这份杂志最初属于季刊,由于言论比较出格,经常影射朝廷政策,颇受传统文人追捧。因此,很快改为双月刊,接着又改为单月刊。
从销量来看,其实比不上市井小报,平民百姓不喜欢这种玩意儿。但胜在读者群固定,销量一直稳中有升,杂志的死忠粉特别多。经过这次报纸论战,《儒林拾趣》的销量甚至突破5000大关,就连周边省份都有人订阅。
单期能卖5000份,已经属于畅销刊物!
张天植喜滋滋拿着一份稿件过来:“去饰兄,昨天有儒士主动投稿,我连夜把看完,真是写得荡气回肠!”
“我们不收啊。”翟文贲提醒。
张天植说道:“这本不一样,讲的是河南某个地方望族,世世代代诗礼传家,又修桥铺路、捐资办学、开仓济民。时逢明末乱世,先是遭遇流贼,募兵守城报国,族中子弟皆忠勇之辈。又逢鞑子入关,散尽家财抗击后金,族中儿郎多战死,族中女眷多殉节。残余族人,好不容易逃到南方,追随大同军杀回河南,事后又被分走了族田……”
“等一下!”
翟文贲连忙叫停:“你疯了?这种也敢收!”
张天植不以为意:“放心,分田写得很含蓄,并没有明着跟官府作对。不信你自己读读看,分田着墨不多,不会因此获罪的。”
“真的着墨不多?先给我看看。”翟文贲不敢大意。
张天植专门翻到分田那部分,翟文贲仔细,发现果然着墨不多。浓墨重彩描写的,是儿子殉国、儿媳殉节的一个老乡绅,由于招不到奴婢,而且招不到佃户,只能自己劈柴煮饭,年过半百还要亲自耕田。最终,因为遭受以前的家奴折辱,仅剩的儿子又过了科举年龄,老乡绅心灰意冷投河自尽。

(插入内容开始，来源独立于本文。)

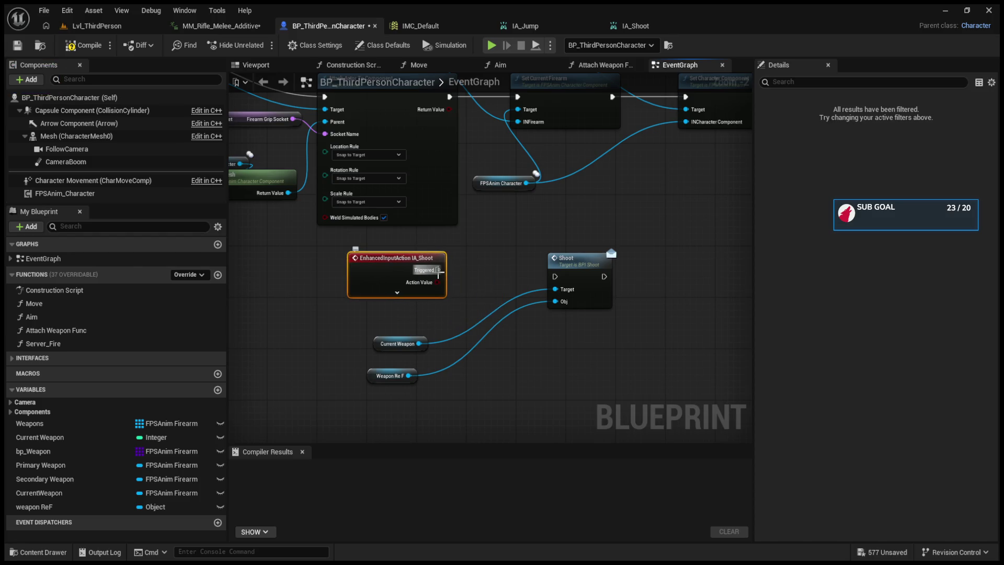
left_click_drag(438, 270, 555, 276)
left_click(397, 292)
left_click_drag(382, 266, 375, 249)
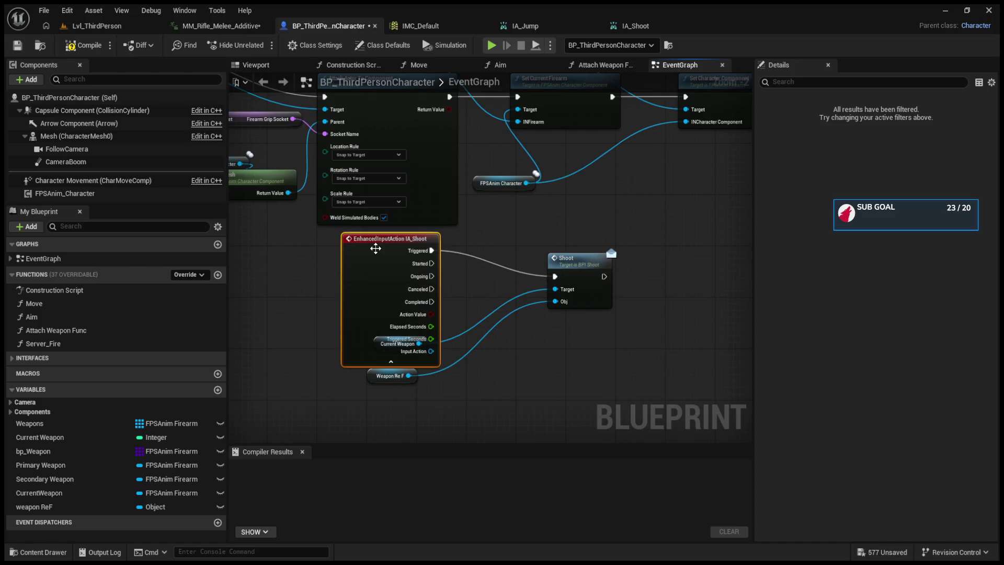
- Tidy the IA_Shoot, Weapon Ref and Current Weapon nodes, then compile the character Blueprint
left_click_drag(253, 339, 425, 385)
mouse_move(353, 355)
left_mouse_down()
mouse_move(341, 355)
mouse_move(416, 358)
left_mouse_up()
left_click_drag(415, 301, 316, 307)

翟文贲眉头紧锁:“有些对话需要修改,不能对新朝怀有怨气。地方官吏,也必须写成好人。坏的是那些家奴,分得主人的田产,还要戏弄辱骂主人。这个儿子,也不该怨恨朝廷,结局改为去县学教书。老乡绅投河自尽也不妥,容易被官府盯上,改成害病被庸医治死了。”
张天植有些不高兴:“这么一改,便不精彩。”
翟文贲叹息道:“唉,次先兄,不改会惹祸的。去年各省清田,因为破坏田政死了多少人?咱们反对女子科举,闹得再凶,朝廷也不会管。可一旦涉及田政,这报纸就肯定办不下去了!”